WORK INSTRUCTIONS: Pull every line holding the string "input" from the records below.
######
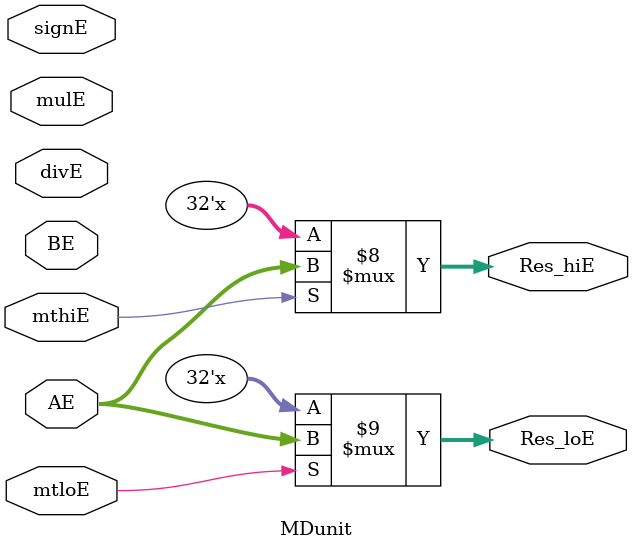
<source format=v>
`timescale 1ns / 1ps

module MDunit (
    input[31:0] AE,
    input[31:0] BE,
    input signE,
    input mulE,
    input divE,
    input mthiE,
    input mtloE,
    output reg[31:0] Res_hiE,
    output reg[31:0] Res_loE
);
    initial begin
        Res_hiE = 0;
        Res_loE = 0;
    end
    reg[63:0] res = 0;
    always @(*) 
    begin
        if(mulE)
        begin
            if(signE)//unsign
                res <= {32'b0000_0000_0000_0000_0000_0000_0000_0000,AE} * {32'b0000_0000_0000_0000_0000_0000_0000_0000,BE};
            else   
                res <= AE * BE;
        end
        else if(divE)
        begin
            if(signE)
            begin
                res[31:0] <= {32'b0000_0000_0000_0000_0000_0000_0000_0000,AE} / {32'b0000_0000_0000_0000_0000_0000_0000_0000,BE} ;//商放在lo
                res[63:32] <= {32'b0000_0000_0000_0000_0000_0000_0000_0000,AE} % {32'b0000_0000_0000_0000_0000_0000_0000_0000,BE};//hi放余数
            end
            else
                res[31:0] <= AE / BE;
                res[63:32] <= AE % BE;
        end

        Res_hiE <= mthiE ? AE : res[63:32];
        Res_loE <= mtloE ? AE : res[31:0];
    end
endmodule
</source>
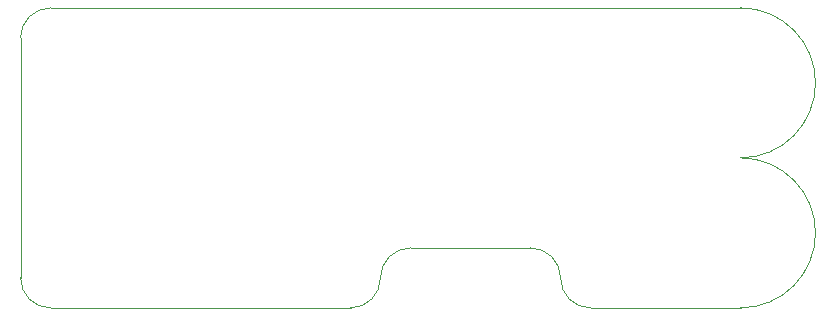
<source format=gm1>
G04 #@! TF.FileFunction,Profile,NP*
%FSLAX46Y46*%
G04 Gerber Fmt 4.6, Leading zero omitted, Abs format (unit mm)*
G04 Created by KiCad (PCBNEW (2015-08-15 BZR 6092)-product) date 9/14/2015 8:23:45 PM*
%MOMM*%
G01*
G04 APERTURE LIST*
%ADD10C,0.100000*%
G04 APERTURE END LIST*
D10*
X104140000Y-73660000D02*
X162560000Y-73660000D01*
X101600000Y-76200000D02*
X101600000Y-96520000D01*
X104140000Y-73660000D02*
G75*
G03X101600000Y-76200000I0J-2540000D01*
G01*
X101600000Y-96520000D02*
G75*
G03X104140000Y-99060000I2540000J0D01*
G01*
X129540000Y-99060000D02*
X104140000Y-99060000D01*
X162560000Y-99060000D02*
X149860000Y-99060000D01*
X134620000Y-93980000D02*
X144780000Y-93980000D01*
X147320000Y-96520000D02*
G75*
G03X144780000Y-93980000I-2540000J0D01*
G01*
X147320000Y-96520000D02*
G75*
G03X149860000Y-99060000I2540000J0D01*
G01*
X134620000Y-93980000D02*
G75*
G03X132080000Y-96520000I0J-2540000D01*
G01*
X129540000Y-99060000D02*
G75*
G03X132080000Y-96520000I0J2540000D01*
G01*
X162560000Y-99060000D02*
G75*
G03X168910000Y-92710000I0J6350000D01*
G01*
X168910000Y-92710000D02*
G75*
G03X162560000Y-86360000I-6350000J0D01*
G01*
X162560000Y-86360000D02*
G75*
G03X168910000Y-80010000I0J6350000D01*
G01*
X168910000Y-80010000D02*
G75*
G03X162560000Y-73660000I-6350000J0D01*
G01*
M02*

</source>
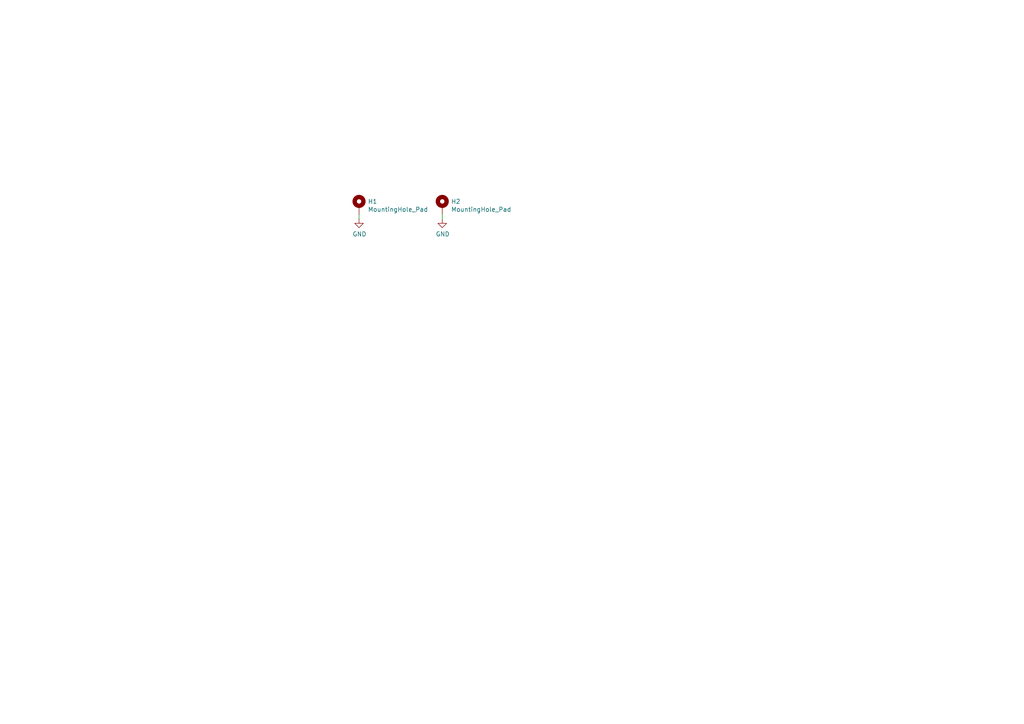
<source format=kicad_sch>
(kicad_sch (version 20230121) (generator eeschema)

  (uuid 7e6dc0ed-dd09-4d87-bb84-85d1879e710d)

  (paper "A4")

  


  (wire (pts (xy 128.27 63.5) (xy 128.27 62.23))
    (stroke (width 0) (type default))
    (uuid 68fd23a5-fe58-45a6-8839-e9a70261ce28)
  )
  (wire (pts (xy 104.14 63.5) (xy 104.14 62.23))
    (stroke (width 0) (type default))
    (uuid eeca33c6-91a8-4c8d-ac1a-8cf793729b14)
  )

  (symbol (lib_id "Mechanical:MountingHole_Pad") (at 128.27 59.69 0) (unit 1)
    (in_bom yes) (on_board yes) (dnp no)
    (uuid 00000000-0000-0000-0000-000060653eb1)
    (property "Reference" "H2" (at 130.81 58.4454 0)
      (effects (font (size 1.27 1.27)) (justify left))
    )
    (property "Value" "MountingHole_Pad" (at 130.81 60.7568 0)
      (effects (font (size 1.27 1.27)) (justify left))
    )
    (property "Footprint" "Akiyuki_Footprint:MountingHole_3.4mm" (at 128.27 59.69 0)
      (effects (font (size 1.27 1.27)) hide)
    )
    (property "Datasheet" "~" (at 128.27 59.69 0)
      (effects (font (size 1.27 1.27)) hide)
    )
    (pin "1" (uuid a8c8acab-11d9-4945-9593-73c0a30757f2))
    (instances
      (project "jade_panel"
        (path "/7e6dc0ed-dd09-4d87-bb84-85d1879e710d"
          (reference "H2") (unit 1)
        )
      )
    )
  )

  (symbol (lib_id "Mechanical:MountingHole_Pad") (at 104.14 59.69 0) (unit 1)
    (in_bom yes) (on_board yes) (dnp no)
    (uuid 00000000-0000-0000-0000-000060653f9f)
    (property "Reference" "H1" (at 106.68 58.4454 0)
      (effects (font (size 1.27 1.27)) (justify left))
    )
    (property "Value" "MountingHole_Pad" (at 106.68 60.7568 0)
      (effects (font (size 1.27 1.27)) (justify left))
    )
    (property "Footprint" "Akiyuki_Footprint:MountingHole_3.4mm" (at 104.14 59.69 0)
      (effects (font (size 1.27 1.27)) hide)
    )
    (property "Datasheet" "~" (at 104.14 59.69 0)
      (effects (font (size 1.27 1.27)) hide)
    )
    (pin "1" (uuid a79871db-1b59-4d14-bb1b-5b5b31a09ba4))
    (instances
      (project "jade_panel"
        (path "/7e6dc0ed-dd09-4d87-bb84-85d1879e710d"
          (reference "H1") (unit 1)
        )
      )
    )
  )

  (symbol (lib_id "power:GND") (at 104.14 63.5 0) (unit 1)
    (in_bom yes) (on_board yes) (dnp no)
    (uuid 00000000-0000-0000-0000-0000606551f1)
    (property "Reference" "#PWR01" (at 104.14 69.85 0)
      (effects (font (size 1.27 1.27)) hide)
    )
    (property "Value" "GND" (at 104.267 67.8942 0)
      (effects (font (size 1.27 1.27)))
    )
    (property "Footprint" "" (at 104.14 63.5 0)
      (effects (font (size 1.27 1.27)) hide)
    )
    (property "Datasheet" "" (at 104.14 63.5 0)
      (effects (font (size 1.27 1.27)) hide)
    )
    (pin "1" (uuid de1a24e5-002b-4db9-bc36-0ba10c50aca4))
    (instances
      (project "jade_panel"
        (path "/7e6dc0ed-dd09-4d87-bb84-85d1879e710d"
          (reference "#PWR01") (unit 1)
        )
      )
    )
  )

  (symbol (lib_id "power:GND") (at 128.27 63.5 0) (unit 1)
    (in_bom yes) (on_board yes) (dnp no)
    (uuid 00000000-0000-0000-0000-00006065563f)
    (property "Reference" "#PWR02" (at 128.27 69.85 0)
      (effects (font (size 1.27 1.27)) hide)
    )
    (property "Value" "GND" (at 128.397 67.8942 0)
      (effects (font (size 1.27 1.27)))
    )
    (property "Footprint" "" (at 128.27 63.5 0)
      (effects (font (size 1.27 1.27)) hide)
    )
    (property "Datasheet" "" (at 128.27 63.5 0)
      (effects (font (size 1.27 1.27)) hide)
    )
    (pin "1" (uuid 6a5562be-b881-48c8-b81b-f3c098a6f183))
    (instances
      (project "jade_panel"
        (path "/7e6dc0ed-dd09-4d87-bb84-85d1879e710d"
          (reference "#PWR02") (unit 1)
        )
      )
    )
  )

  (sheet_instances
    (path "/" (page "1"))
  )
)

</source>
######
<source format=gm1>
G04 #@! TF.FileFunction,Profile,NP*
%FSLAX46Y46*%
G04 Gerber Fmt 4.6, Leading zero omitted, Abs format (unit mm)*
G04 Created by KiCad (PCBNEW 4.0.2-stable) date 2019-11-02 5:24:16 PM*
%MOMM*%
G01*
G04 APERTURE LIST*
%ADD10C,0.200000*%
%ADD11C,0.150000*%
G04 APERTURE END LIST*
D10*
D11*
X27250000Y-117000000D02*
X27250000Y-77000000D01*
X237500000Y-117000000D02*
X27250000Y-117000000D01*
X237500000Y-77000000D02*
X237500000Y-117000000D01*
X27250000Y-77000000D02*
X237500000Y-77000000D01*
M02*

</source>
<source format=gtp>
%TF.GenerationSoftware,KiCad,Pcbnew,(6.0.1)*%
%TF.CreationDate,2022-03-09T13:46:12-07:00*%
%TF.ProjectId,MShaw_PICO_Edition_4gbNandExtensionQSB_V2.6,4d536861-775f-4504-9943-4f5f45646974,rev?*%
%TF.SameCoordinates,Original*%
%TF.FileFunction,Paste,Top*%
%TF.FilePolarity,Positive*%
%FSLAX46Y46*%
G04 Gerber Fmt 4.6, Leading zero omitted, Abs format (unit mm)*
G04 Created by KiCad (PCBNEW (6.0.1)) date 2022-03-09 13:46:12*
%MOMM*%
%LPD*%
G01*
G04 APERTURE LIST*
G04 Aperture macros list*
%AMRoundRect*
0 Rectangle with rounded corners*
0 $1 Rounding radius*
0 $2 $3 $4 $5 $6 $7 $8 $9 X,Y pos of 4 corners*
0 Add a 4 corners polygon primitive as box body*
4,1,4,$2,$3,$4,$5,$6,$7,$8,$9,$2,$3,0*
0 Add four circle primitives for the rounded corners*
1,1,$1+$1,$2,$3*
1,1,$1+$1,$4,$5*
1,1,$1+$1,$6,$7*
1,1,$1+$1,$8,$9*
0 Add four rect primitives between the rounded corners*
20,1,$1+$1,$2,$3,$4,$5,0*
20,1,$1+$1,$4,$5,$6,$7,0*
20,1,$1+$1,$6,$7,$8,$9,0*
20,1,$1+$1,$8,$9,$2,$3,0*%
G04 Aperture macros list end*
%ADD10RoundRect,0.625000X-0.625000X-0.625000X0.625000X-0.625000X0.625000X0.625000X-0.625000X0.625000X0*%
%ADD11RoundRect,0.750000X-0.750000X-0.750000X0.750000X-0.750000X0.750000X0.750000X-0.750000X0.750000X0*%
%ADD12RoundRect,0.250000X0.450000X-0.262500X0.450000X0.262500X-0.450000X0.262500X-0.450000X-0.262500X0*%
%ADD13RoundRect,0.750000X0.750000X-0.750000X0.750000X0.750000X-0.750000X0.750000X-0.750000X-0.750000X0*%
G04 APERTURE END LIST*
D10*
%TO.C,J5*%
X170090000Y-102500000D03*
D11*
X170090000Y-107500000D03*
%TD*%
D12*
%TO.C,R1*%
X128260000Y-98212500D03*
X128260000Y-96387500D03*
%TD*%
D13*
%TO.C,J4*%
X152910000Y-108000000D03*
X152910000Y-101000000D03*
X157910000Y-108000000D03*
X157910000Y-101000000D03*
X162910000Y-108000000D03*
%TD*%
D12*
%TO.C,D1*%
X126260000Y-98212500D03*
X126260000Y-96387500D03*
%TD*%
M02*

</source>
######
WORKED SOLUTION:
    input[31:0] AE,
    input[31:0] BE,
    input signE,
    input mulE,
    input divE,
    input mthiE,
    input mtloE,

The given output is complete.